Kolejną sprawą jest wnętrze buta. Powinno być wyprofilowane tak, aby środek naszej stopy idealnie przylegał do wkładki (mówię o odcinku między piętą a śródstopiem) - wówczas odciąży śródstopie i palce. W przeciwnym razie możemy nabawić się pęcherzy i obrzęku. Należy zwrócić szczególną uwagę na ułożenie palcy w bucie. Ściśnięte, przy wysokim obcasie łatwo przyprawią nas o bolesne haluksy.
Inną sprawą są buty z platformą. Nie wiem co na ten temat mówią fachowcy, ale z moich doświadczeń wynika, że nie da się chodzić po polskich chodnikach na podwyższeniu wyższym niż 2,5cm. W przeciwnym razie grozi nam skręcenie kostki, w najlepszym wypadku srogi upadek (zaliczone!). Natomiast zupełny brak jakiegokolwiek podwyższenia (dotyczy także gumowych podeszw) zapewni nam odczuwanie przy chodzeniu każdego nadepniętego kamyczka.
Wkładki
Dość ryzykowną sprawą jest kupienie odrobinę niepasujących butków w nadziei, że podrasujemy komfort chodzenia nadrabiając wkładkami. Jednak może się zdarzyć, że przez nagłe schudnięcie zmniejszy nam się stopa, albo skórzane buty poprostu się rozejdą. Na ratunek przybywają żelowe wkładki. Są miękkie, dopasowują się do stopy i nie powodują nadmiernego pocenia. Na polskim rynku jest naprawdę duży wybór co do wielkości i grubości. Firmy o których wiem, oferujące poduszeczki żelowe to School, Kiwi i Compeed. Poniżej wrzucam kilka zdjęć z podpisami oraz filmik, żebyście nie musiały medytować nad nimi w sklepie:
Jak chodzić?
Szczęśliwie udało się dobrać odpowiedni dla nas sprzęt, warto poświęcić trochę czasu na naukę chodzenia. Radzę ćwiczyć w domu lub na bezludnym chodniuku w okolicy. Gdy przyjdzie nam zabłysnąć pięknymi butkami na randce czy bankiecie weselnym dobrze by było poruszać się w nich swobodnie, nie wspominając o tańcu.

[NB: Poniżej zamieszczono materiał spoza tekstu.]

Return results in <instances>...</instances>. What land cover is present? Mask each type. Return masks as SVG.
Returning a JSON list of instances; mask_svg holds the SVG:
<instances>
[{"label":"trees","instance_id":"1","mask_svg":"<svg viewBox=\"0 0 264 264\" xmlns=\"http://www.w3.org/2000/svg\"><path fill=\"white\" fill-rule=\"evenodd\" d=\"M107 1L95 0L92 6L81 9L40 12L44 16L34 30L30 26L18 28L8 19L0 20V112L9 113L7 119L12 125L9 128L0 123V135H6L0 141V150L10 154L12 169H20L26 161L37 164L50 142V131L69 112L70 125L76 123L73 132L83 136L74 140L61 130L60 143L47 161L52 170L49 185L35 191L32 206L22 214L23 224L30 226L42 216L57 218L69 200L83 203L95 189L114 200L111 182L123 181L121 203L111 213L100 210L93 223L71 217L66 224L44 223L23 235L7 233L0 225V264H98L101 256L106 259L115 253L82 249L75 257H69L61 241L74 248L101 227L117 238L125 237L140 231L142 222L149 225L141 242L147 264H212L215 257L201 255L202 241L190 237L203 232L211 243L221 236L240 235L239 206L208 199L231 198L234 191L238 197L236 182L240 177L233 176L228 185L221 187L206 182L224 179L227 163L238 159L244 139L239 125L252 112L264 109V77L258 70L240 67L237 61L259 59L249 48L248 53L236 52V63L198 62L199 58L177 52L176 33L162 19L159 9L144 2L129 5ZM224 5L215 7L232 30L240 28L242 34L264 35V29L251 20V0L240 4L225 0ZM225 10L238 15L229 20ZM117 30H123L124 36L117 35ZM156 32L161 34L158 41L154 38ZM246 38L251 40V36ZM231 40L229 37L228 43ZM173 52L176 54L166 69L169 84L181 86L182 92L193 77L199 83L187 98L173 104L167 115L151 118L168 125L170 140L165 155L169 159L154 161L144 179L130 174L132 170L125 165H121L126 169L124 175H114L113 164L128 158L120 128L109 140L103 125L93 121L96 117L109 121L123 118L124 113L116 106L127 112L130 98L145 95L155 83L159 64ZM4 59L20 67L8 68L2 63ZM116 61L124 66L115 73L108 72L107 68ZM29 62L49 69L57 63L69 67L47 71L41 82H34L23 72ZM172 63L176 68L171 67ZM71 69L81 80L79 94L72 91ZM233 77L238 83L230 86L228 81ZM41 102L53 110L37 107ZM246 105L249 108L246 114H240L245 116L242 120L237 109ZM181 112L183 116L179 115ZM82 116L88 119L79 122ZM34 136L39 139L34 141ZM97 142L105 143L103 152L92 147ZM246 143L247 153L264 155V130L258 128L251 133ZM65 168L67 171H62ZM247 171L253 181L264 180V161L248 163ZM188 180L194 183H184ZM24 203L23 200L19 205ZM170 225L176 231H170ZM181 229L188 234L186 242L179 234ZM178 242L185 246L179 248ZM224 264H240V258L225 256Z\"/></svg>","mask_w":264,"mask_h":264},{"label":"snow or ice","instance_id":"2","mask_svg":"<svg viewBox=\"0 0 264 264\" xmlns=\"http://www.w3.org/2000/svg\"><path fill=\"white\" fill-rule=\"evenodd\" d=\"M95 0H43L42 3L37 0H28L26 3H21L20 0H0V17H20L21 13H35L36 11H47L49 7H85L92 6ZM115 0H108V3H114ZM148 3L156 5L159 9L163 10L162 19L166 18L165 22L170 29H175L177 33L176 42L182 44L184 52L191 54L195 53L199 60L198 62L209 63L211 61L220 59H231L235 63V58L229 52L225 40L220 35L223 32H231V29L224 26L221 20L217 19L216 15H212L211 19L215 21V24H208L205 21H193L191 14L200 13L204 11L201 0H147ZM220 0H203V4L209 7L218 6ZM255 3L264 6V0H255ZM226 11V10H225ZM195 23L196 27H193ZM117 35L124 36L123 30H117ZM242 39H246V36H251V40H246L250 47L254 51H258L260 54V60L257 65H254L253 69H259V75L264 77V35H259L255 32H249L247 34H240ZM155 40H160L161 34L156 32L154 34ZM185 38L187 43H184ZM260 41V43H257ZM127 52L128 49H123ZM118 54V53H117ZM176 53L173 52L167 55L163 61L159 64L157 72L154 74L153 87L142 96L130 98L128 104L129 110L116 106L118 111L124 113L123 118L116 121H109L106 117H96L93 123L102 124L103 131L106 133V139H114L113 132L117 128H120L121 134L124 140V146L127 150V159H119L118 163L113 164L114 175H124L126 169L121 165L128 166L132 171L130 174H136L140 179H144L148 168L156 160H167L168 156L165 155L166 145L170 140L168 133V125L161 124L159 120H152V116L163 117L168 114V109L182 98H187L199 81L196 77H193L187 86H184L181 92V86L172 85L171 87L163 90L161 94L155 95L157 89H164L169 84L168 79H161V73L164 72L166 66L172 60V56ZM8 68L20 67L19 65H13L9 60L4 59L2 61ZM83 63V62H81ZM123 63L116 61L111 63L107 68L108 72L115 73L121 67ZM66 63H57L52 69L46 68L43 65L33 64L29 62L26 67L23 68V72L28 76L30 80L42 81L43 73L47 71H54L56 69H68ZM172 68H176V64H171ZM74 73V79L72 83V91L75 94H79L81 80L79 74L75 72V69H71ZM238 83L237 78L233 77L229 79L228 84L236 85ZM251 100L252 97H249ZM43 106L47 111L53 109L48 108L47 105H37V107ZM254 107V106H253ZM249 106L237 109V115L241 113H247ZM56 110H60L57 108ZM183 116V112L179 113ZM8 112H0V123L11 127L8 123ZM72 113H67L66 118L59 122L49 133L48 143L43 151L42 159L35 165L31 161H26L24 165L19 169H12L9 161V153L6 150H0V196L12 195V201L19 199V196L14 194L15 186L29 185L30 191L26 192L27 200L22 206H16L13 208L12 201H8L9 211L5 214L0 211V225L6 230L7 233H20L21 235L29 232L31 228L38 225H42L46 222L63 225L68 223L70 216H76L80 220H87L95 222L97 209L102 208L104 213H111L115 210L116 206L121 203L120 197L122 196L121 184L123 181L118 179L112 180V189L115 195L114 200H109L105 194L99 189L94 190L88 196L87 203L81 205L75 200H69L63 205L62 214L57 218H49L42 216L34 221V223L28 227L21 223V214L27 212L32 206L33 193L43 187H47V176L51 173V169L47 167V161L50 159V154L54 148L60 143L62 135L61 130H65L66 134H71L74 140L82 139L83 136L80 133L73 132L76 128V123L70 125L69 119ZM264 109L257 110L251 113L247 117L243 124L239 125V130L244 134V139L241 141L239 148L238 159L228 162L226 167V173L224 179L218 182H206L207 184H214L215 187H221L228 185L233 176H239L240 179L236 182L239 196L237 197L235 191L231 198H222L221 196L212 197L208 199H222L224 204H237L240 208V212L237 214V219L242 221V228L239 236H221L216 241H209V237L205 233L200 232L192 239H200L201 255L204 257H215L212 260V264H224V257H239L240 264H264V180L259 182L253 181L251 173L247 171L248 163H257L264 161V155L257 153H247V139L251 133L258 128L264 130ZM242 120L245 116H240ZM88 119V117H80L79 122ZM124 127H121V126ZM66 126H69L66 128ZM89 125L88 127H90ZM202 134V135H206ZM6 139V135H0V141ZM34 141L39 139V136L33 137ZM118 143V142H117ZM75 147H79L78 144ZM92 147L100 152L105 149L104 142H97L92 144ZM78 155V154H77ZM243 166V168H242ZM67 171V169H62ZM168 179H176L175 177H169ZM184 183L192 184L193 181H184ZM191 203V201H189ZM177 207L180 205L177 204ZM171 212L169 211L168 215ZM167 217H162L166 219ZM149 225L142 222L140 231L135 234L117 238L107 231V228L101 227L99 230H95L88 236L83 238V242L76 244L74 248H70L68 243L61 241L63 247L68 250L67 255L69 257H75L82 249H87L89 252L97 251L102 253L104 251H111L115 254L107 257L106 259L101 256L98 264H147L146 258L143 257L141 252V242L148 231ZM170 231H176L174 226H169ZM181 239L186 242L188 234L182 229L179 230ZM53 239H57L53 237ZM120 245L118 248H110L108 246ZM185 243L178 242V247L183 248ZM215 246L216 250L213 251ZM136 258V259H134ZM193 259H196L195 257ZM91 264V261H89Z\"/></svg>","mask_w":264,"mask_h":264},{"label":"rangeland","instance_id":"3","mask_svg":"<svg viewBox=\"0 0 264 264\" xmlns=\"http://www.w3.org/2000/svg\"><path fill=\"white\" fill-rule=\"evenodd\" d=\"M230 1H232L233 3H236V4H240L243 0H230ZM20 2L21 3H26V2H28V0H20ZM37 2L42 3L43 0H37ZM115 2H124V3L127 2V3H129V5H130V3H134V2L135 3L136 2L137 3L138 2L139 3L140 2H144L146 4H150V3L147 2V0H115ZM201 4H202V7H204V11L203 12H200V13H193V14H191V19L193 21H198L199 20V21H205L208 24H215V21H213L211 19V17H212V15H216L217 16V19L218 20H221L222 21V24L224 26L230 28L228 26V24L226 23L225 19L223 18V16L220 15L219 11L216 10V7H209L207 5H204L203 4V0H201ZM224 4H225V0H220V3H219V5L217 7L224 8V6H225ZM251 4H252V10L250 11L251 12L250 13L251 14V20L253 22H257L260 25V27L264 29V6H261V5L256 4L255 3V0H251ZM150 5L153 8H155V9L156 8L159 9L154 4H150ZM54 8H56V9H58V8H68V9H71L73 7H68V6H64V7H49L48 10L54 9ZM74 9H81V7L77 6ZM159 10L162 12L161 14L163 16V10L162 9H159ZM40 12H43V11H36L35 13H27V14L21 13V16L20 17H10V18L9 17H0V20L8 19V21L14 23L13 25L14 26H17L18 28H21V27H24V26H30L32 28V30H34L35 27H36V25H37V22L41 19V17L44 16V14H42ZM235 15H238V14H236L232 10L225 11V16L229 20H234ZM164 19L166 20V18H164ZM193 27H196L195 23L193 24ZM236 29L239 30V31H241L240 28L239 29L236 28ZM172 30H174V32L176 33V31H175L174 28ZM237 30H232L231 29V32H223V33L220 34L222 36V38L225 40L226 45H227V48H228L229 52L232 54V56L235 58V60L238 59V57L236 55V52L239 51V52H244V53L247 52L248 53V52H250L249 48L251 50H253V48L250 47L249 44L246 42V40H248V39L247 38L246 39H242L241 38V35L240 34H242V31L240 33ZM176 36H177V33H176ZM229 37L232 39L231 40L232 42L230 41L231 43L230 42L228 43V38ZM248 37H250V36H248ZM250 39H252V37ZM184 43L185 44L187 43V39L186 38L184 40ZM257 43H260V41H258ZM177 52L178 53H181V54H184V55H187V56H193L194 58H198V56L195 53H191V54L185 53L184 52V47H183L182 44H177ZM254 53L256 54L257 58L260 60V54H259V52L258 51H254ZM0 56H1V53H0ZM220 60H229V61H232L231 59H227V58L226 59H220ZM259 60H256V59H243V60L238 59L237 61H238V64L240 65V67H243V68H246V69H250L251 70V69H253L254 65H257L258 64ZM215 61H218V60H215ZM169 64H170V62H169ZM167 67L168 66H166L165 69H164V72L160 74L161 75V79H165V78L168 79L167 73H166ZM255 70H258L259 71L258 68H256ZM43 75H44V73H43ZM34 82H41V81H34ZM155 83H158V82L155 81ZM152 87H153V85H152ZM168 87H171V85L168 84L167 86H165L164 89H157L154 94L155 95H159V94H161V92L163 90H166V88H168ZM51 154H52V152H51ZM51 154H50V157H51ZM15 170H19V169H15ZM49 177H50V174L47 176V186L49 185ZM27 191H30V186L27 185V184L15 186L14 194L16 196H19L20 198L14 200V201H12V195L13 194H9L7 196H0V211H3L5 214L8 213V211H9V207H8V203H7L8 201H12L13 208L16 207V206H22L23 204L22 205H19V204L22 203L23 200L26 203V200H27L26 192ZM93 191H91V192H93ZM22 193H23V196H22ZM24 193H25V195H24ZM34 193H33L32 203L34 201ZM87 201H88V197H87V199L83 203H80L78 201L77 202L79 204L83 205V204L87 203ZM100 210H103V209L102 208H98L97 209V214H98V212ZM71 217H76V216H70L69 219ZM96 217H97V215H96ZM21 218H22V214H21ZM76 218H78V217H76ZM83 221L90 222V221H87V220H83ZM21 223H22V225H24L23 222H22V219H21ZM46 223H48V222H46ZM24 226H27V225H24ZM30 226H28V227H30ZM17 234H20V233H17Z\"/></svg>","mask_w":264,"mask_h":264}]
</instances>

Załączam bardzo obrazowy tutorial (w którym pani demonstruje chodzenie samej mając za duże buty - sztuka!):
http://www.youtube.com/watch?v=-NsqfS1wU7M&feature=autoplay&list=PL34955F546DD08CDD&index=2&playnext=1
Moim guru biegania w szpilkach jest Marilyn Monroe. Jej sposób poruszania przestudiowałam dzięki filmowi "Pół żartem pół serio" i gorąco polecam jako źródło inspiracji - nie przyłapiemy jej na demonstrowaniu ostatnio szczególnie popularnego chodu czapli ;)

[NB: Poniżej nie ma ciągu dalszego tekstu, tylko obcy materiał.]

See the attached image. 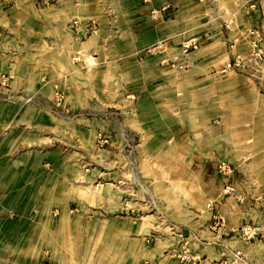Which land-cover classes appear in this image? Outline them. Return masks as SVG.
I'll list each match as a JSON object with an SVG mask.
<instances>
[{
    "label": "rangeland",
    "instance_id": "obj_1",
    "mask_svg": "<svg viewBox=\"0 0 264 264\" xmlns=\"http://www.w3.org/2000/svg\"><path fill=\"white\" fill-rule=\"evenodd\" d=\"M58 1L0 0V264H264L262 27Z\"/></svg>",
    "mask_w": 264,
    "mask_h": 264
},
{
    "label": "crops",
    "instance_id": "obj_2",
    "mask_svg": "<svg viewBox=\"0 0 264 264\" xmlns=\"http://www.w3.org/2000/svg\"><path fill=\"white\" fill-rule=\"evenodd\" d=\"M126 1H127L126 4L127 6H132L137 8V11L139 12L140 15L139 19H141L142 22H144V18H145L144 16L147 15L149 19L150 17H152L153 10H160L158 16L159 19L156 20L154 18L155 21H153L154 24H152V29H153L152 35L155 37L156 41L167 39L169 38L167 37V35H171L175 33H176L175 36H177L176 30H172L170 27H168V31H167L165 25H170L171 23H177L178 22L177 16L179 14H185L187 16H191L192 14H197L198 12L202 14V18H200L201 22H204L205 20H207L206 22L211 21L210 19L211 17H207L208 16L207 12H209V14L212 13V16L215 15L216 13H219V15L222 14L225 15L226 13L227 14L230 13L232 14V17H235L240 22L243 23L248 22L250 26L253 28L262 27V32H264V0H126ZM59 2L60 1H58L56 4H53L52 6L47 7V9L50 10L60 9L58 10L59 12H57L58 14H52V16L48 15L47 19L49 21L50 17H52L51 19L56 18L60 20V22H57V25L62 27V24H67L71 18L75 17L74 13L76 12V10H74L71 14L70 10H73L71 9V7H75L73 6L74 0H66V1L64 0L61 3ZM214 8L216 9V12ZM93 9H94L93 7L90 8L89 15L85 17L90 19L92 18L91 20L96 21L99 16L96 15V10ZM106 19L107 18L105 17V20ZM105 20L104 22H106ZM203 32L205 33V36L213 37V38L217 37L218 34H220V32L213 29H205ZM173 42L174 44L176 43V41L174 40ZM99 51L102 54H112L113 48L104 45L102 49H100ZM208 213L210 219L215 217L210 212ZM211 228L214 229L215 227L211 226ZM222 229L223 228L220 229V233L223 237V235H227L226 233H228L229 231H234L235 226H225V228L223 229V231L225 230V232H222ZM205 230L206 228H204L201 231L204 232ZM211 233L214 234V232ZM201 243L203 242H200V244ZM200 249H201L200 252L204 253V249L201 247Z\"/></svg>",
    "mask_w": 264,
    "mask_h": 264
},
{
    "label": "built area",
    "instance_id": "obj_3",
    "mask_svg": "<svg viewBox=\"0 0 264 264\" xmlns=\"http://www.w3.org/2000/svg\"><path fill=\"white\" fill-rule=\"evenodd\" d=\"M47 1H50V0H47ZM254 6V5H253ZM252 6V7H253ZM185 51H187L188 49H189V47H190V44H186L185 46ZM248 231H251L250 229H248V230H246V233L248 232ZM254 231V230H253Z\"/></svg>",
    "mask_w": 264,
    "mask_h": 264
}]
</instances>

Faktem jest, że sporo zależy od wysokości obcasa. Dla mnie najwygodniejszy jest obcas 7-9cm (mierzone od płaszczyzny śródstopia). To nieprawda, że im niższy tym się wygodniej chodzi - ja mam duży problem ze swobodnym poruszaniem się w butkach o obcasie 3-4cm. Zakładam jednak, że jest to sprawa indywidualna i polecam przetestować wszystkie możliwości z wysokością obcasa (ekspedientki w sklepach zazwyczaj są bardzo wyrozumiałe w tym temacie).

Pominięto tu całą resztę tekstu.